La dimension tragique et caustique de ce personnage est terrible et vraiment bien construite.

- Et puis ce livre, c'est avant tout une vision globale de la situation de la femme et de la sexualité dans le monde islamiste de la charia . La femme elle-même est illicite. La voir, la toucher, la soigner, l'éduquer : autant d'actes prohibés par la charia. Comme ce passage terrible qui indique qu'une femme enceinte ne peut être examinée, que ce soit par un homme ou une autre femme car ce serait la profaner et profaner l'être qu'elle porte. Saisissant lorsque l'on sait que cette affirmation dépasse le simple roman.
Cela amène aussi à se poser des questions sur les femmes qui vivent cet enfer. Ont-elles vraiment le choix ? Soumission au risque de se perdre et ne pas exister ; ou transgression avec tous les risques que l'on imagine.
Des scènes tragico-comiques comme celle d'un enseignant filmé qui explique aux filles comment se comporter dans l'intimité conjugale et qui voit la caméra déviée vers son bas-ventre et son excitation évidente ; avec un par-terre de jeunes filles fascinées, qui le contemple avec une envie certaine.
L'héroïne, entre ces cassettes érotiques et sa quête inassouvi de plaisir, voudra se lancer dans une quête religieuse extrême qui passera par le djihad. Une société hypocrite qui interdit, tout en mettant les objets du délit sous les yeux des femmes .

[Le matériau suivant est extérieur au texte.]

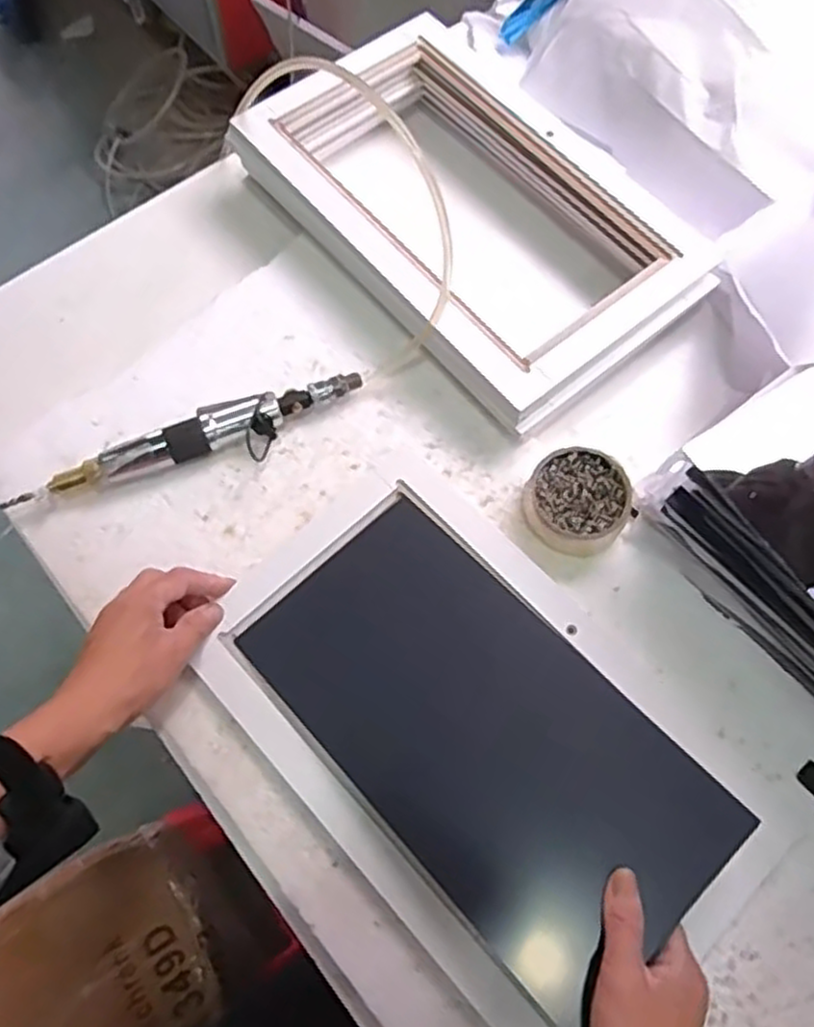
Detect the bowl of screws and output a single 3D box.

Ce que j'ai moins/pas apprécié :

- Difficile de juger ce livre. Sa dimension si réaliste peut paraître choquante, mais c'était exactement ce qu'il fallait pour amener le lecteur à se poser les bonnes questions.
Ce qui m'a le moins touché en vérité, c'est la présence de ce poème sur lequel tout le roman s'appuie pour étayer les propos, comme une grande étude de texte.

En bref ?

Un roman très percutant , qui m'a dérouté, révolté et dont je me souviendrais longtemps.